Jika menolong anjing saja dapat menjadi sebab Allah Ta’ala ampuni dosa kita, maka bagaimana mungkin orang yang masih ada iman dalam dirinya menajiskan membantu saudaranya di Baitul Maqdis dan sisi Baitul Maqdis hanya karena menganggap ada di antara mereka yang menjadi ahlul bid’ah? Padahal ia pun tidak dapat menjamin dirinya bersih dari segala dosa.
Bukankah mengharamkan yang halal, yakni menolong saudaranya seiman yang sedang terancam nyawanya merupakan keburukan??? Apalagi mereka manusia.

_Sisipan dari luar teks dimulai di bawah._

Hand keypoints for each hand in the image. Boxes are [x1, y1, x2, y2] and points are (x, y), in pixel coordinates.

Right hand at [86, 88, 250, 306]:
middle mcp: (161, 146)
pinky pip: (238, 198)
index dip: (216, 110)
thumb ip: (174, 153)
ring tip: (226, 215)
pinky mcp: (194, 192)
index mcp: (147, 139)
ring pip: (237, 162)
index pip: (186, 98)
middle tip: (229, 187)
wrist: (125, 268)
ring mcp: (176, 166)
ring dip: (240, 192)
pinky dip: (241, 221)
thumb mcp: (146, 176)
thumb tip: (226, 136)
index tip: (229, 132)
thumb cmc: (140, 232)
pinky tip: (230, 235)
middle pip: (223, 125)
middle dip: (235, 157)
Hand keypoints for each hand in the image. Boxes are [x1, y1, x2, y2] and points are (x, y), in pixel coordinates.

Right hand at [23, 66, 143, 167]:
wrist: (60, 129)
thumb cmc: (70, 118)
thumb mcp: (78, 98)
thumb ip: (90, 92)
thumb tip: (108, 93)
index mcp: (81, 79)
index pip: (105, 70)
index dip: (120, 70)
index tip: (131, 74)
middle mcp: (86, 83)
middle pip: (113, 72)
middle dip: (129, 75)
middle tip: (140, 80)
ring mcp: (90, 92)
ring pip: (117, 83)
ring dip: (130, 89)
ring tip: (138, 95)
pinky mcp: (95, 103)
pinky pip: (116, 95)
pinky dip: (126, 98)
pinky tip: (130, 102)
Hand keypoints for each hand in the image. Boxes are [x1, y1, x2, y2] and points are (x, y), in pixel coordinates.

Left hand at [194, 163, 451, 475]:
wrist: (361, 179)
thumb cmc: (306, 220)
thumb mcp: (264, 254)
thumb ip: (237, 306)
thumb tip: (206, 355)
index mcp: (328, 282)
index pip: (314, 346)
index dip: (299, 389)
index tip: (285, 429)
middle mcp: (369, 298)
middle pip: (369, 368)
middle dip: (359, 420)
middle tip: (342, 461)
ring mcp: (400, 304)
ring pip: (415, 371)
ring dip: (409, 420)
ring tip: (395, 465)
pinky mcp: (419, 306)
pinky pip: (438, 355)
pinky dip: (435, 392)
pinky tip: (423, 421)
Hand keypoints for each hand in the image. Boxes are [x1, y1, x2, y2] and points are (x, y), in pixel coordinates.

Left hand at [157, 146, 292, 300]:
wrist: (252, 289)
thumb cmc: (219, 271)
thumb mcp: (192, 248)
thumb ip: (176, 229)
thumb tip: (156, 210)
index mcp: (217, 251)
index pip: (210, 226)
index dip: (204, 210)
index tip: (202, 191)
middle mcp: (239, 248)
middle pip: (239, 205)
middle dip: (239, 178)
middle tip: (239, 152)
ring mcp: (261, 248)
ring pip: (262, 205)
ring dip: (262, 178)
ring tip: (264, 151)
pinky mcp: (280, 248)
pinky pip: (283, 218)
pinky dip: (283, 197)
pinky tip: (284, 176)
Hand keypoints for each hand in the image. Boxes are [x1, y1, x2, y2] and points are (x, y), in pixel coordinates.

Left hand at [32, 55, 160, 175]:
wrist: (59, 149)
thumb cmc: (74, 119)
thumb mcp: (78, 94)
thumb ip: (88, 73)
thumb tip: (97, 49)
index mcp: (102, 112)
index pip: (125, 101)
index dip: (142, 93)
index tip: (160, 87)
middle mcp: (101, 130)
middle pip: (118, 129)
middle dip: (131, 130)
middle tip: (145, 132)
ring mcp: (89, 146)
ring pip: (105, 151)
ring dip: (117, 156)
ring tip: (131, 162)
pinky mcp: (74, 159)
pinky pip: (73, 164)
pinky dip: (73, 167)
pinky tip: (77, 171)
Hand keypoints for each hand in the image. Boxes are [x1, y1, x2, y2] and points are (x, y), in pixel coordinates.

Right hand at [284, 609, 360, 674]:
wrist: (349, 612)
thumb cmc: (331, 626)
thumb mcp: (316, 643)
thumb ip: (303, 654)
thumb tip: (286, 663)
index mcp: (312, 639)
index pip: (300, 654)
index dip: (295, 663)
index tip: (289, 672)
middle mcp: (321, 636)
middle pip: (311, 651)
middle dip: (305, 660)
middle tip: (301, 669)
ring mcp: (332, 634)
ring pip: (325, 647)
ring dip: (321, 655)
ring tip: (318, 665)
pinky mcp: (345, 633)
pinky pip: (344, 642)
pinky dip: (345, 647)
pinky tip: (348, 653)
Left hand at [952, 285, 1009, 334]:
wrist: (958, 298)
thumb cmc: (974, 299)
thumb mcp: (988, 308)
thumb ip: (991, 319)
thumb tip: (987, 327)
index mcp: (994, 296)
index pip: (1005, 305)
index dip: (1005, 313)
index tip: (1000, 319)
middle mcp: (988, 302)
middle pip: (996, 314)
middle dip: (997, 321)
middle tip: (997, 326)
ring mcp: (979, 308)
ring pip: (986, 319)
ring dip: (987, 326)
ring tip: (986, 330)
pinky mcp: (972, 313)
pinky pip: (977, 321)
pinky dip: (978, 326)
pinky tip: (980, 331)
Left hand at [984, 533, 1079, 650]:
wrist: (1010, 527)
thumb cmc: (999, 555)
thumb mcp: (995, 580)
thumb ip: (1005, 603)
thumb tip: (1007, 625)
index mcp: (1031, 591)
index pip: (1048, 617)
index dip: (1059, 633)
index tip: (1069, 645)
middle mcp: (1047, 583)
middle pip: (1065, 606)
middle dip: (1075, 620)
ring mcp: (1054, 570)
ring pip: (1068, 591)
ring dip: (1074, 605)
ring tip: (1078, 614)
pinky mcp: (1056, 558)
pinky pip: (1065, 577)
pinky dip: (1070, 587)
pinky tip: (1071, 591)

Bukan anjing.
Artinya, bahkan seandainya mereka tidak memiliki kebaikan, air liurnya najis, tetaplah mereka perlu kita tolong. Apalagi jika mereka sedang teguh menolong kebenaran atas musuh-musuh mereka. Karena itu lagi, lagi dan lagi saya mengingatkan kepada diri sendiri sabda Nabi Muhammad ﷺ yang mulia:
لاَ تَزَالُ طَاِئفَةٌ مِنْ أُمَّتِيْ عَلَى الْحَقِّ ظَاهِرِيْنَ لِعَدُوِّهِمْ قَاهِرِيْنَ لاَيَضُرُّهُمْ مَنْ خَالَفَهُمْ إِلاَّ مَا أَصَابَهُمْ مِنَ اْلأَوَاءِ حَتَّى يَأْتِيَهُمْ أَمْرُ اللهِ وَهُمْ كَذَالِكَ قَالُوْا ياَ رَسُوْلَ اللهِ وَأَيْنَ هُمْ؟ قَالَ بَيْتُ الْمُقَدَّسِ وَأَكْنَافِ بَيْتِ الْمُقَدَّسِ
“Akan senantiasa ada sekelompok dari umatku kelompok yang selalu menolong kebenaran atas musuh mereka. Orang-orang yang menyelisihi mereka tidak akan membuat mereka goyah kecuali orang yang tertimpa musibah al-awa` (cobaan) sampai datang kepada mereka ketetapan Allah (pertolongan Allah) dan mereka tetap (teguh) dalam keadaan demikian. Mereka bertanya, ‘Ya RasulaLlah, dimanakah mereka?’ Beliau menjawab, ‘Baitul Muqaddas dan sisi Baitul Muqaddas.’” (HR. Ahmad).